** Records to use **
+ + + +

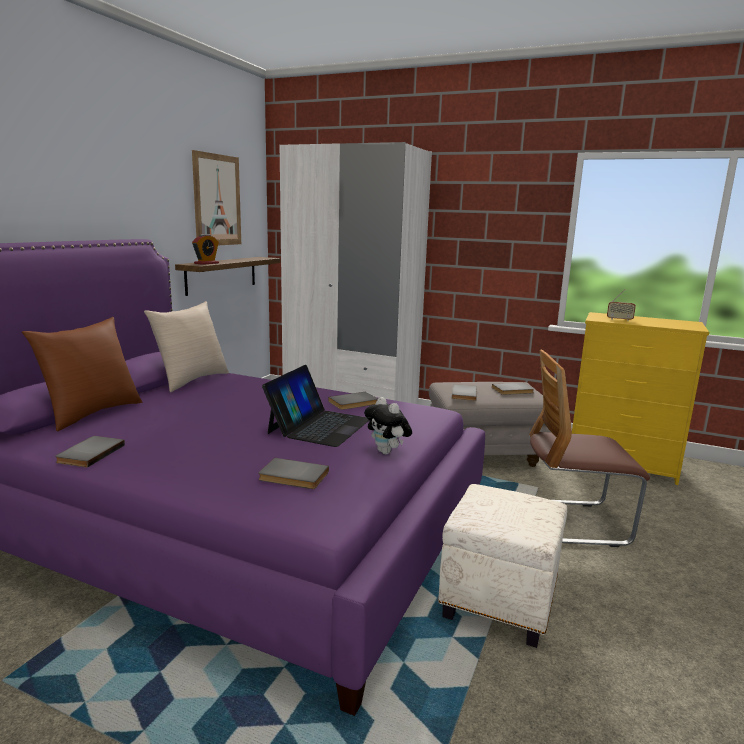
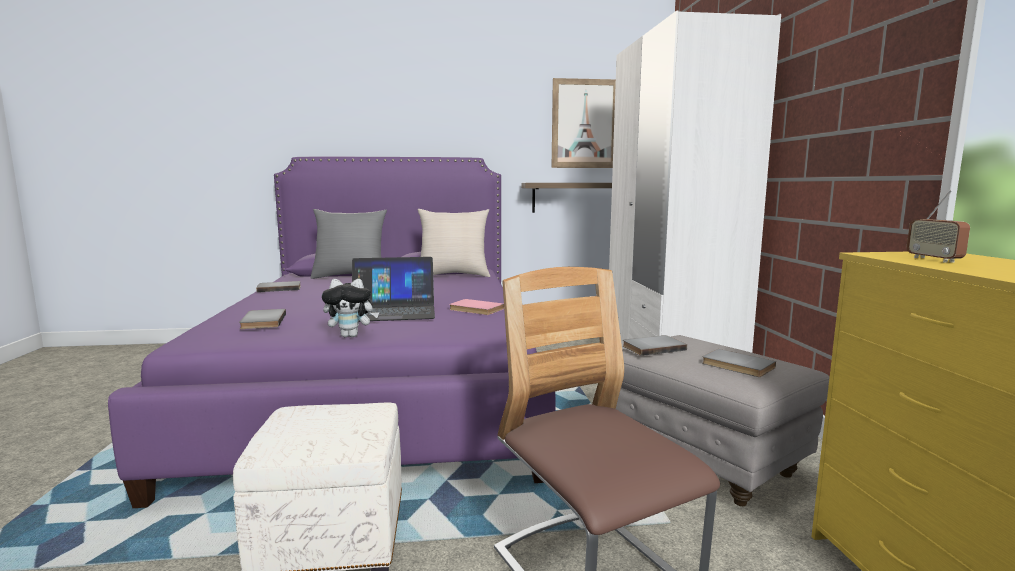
camera: 60 degrees right, 5 degrees down
(92, 413) = (351, 276): brown pillow -> grey pillow
(206, 263) = (546, 182): alarm clock -> none
(354, 403) = (475, 309): grey book -> pink book
(387, 452) = (351, 336): plush toy -> plush toy turned 120 degrees counterclockwise

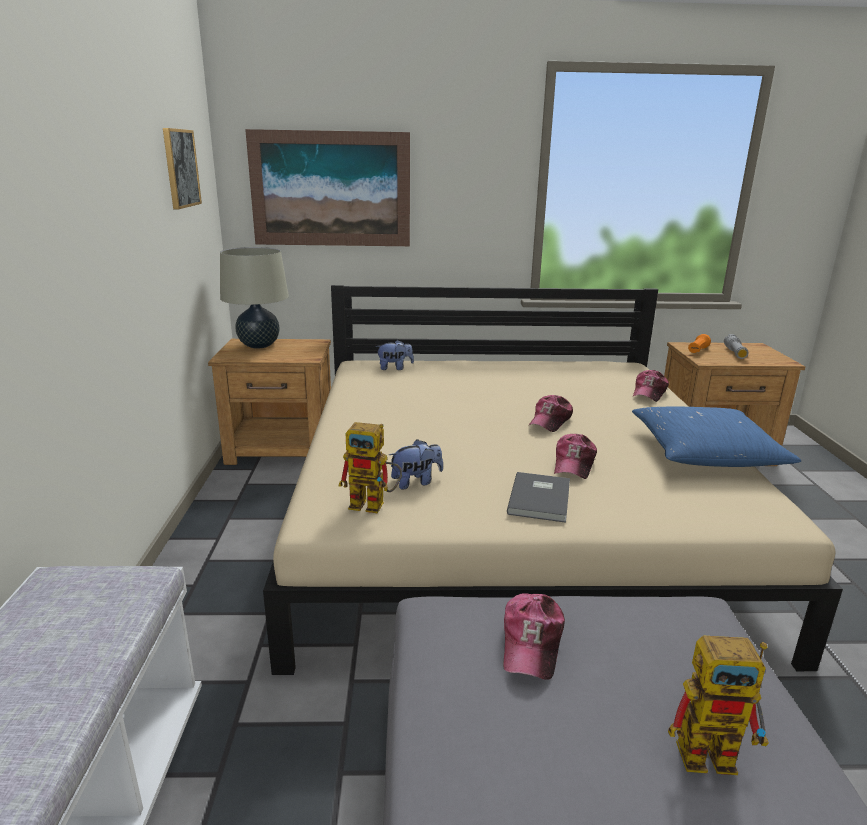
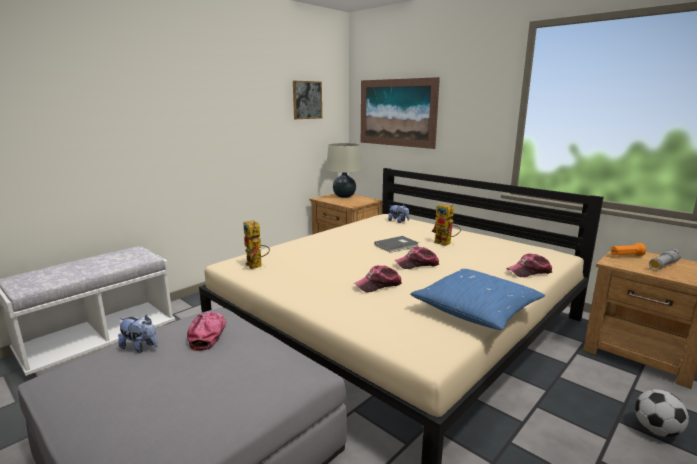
camera: 45 degrees right, 5 degrees down
(416, 482) = (291, 265): plush toy -> plush toy (140, 347)
(532, 642) = (208, 334): cap -> cap turned 120 degrees clockwise
(541, 498) = (323, 290): grey book -> grey book (397, 245)
(717, 753) = (173, 400): toy robot -> toy robot (446, 243)
(814, 512) = (656, 430): none -> football

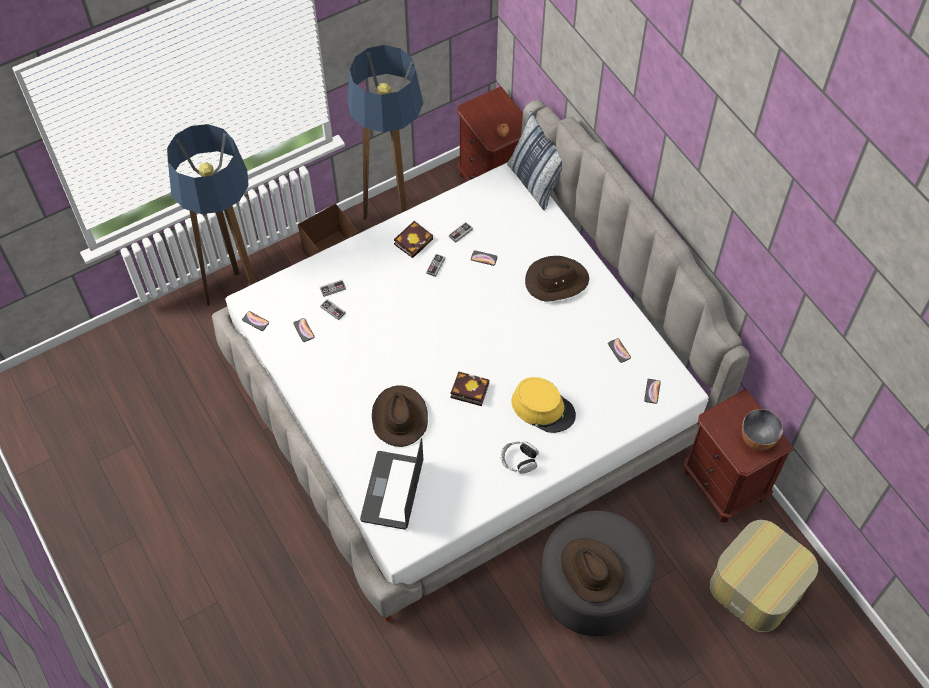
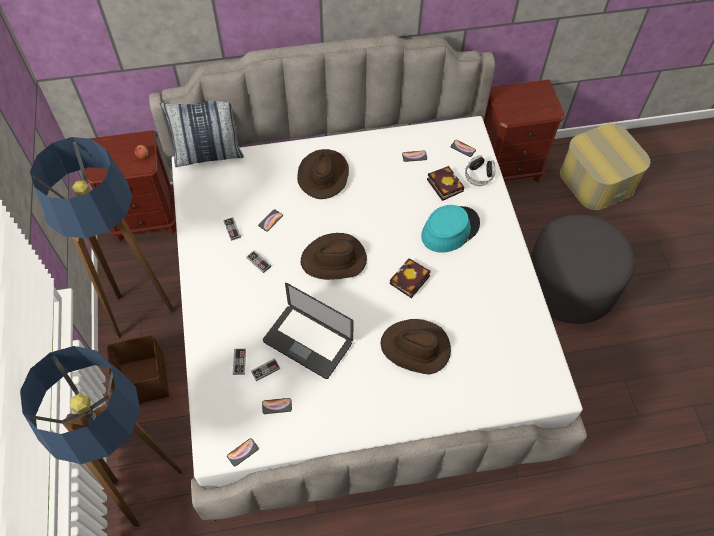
camera: 70 degrees left, 0 degrees up
(392, 491) = (494, 380): laptop -> laptop (307, 342)
(414, 240) = (219, 271): book -> book (443, 184)
(519, 460) = (496, 265): headphones -> headphones (479, 175)
(543, 408) = (450, 229): yellow hat -> turquoise hat
(590, 571) = (597, 261): brown hat -> brown hat (334, 260)
(757, 439) = (536, 97): bowl -> none

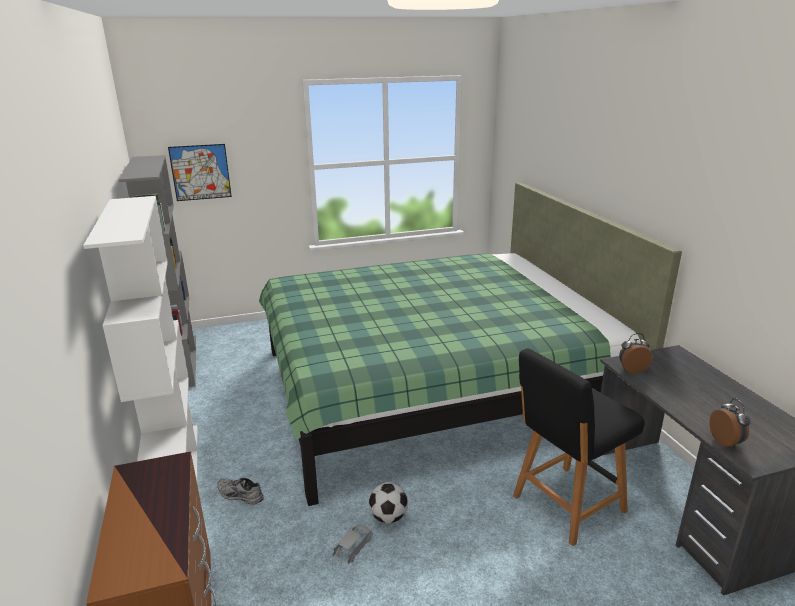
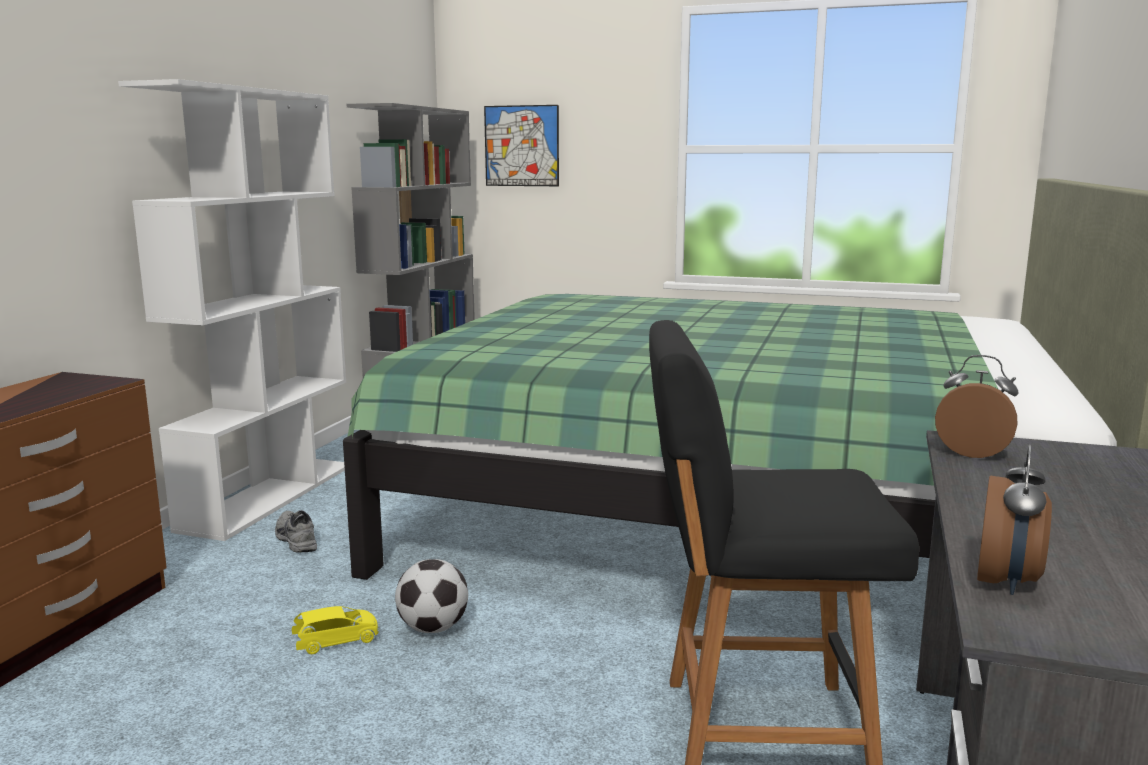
camera: 35 degrees right, 10 degrees down
(353, 548) = (336, 641): grey toy car -> yellow toy car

+ + + +

** Required work **
Each line containing "grey" belongs in the answer; pick these out of the material and copy them.

** Answer to this exercise **
(92, 413) = (351, 276): brown pillow -> grey pillow
(354, 403) = (475, 309): grey book -> pink book
(541, 498) = (323, 290): grey book -> grey book (397, 245)
(353, 548) = (336, 641): grey toy car -> yellow toy car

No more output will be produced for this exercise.